> [PAGE EXCERPT]:
Re: Using the BQ Info Schema Block

fabio1 · 07-13-2023 10:56 AM

The BigQuery Information Schema block has, broadly, two main uses: monitoring and optimization.

This article will focus on the optimization uses of the block, including how to locate problems and resolve common issues.

Ways to locate issues

Sometimes you may already know where a performance problem lies, for example when someone reaches out about their slow query. But, more often than not, data warehouse optimization is a vaguely-defined task. This often leads to it being neglected and put off for long periods of time. So, have a strategy for proactively identifying issues. It can lead to important optimization work that otherwise may not have gotten done.

While the block’s Pulse dashboard is the most convenient way to notice anomalies, the Time Window Investigation dashboard provides the best route to finding them in a proactive way.

Potential issues to look out for

Join patterns: Perhaps the most impactful issue to identify is poor joins, as these can have large impacts on queries. In the “Join Types” tile, look for joins that do not have “HASH”, and instead have “EACH WITH EACH”. These join types have multiplicative resource usage rather than additive, so they can represent a disproportionate amount of resource usage, especially when they are applied to large tables.
Data scanning: Excessive data scanning can result in both slower queries, and in increased cost. The “Top 15 Tables” tile is a good place to identify tables that may be driving excessive data scanning.
Data spilling to disk: Another conclusive indicator of issues is data being spilled to disk. This is indicative of computation steps that required more memory than was available.

How to resolve common issues

Issues can generally be thought of as either query-specific issues, where you will want to make fixes to the queries you are issuing, or systemic issues, where a change to overall table or database settings can help.

Query-specific issues are likely going to represent the majority of opportunities. From the tiles where you identified the issue, you can click on the metrics to drill down into a granular listing of queries.

Of course, since you are interested in optimizing future queries, it’s worth focusing on queries that are not only large in resource usage, but are also repetitive rather than ad-hoc.

Once you have identified a query to analyze, you can use the drill links from the query ID to reach the Query Inspection dashboard, where you can see the query’s text, query plan, and other metrics.

Here are examples of how you might address the common issues described above:

Join patterns: Look for non-equality joins and refactor the logic to be based on equality comparisons. If non-equality comparisons cannot be removed, consider persisting the results of the join, so that it can be run less frequently.
Data scanning: Look for opportunities to set or use a partition column, for example via always_filter. This is particularly useful for queries and datasets that can be filtered on time/recency. For query patterns where the full dataset is required, look for opportunities to pre-aggregate the data.

> [INSTRUCTIONS]:
- a) Answer these questions using the BigQuery post above:
(i) Which dashboard does it call the best route to finding anomalies in a proactive way?
(ii) Which tile is named as a good place to spot tables that may drive excessive data scanning?
(iii) What can you see on the Query Inspection dashboard?
- b) According to the BigQuery post, why should you look for joins marked "EACH WITH EACH" instead of "HASH" in the "Join Types" tile? Answer in one to three sentences.

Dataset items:
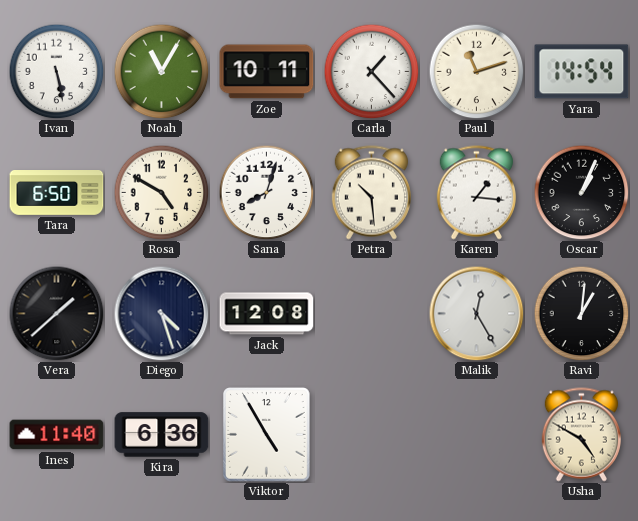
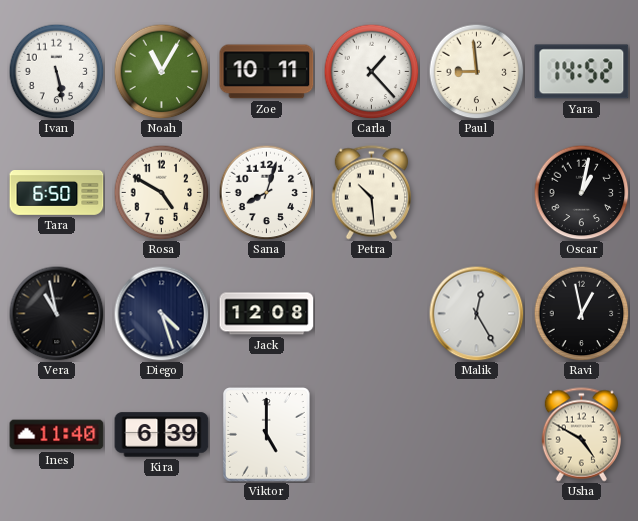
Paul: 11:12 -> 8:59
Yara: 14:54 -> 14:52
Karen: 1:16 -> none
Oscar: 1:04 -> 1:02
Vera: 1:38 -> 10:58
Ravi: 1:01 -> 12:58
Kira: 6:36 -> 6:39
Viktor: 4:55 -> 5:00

> [SOLUTIONS PER TASK]:
- a)
(i) The Time Window Investigation dashboard.
(ii) The "Top 15 Tables" tile.
(iii) The query's text, query plan, and other metrics.

- b) These join types use resources in a multiplicative way rather than an additive one. So they can account for a disproportionate amount of resource usage, especially on large tables.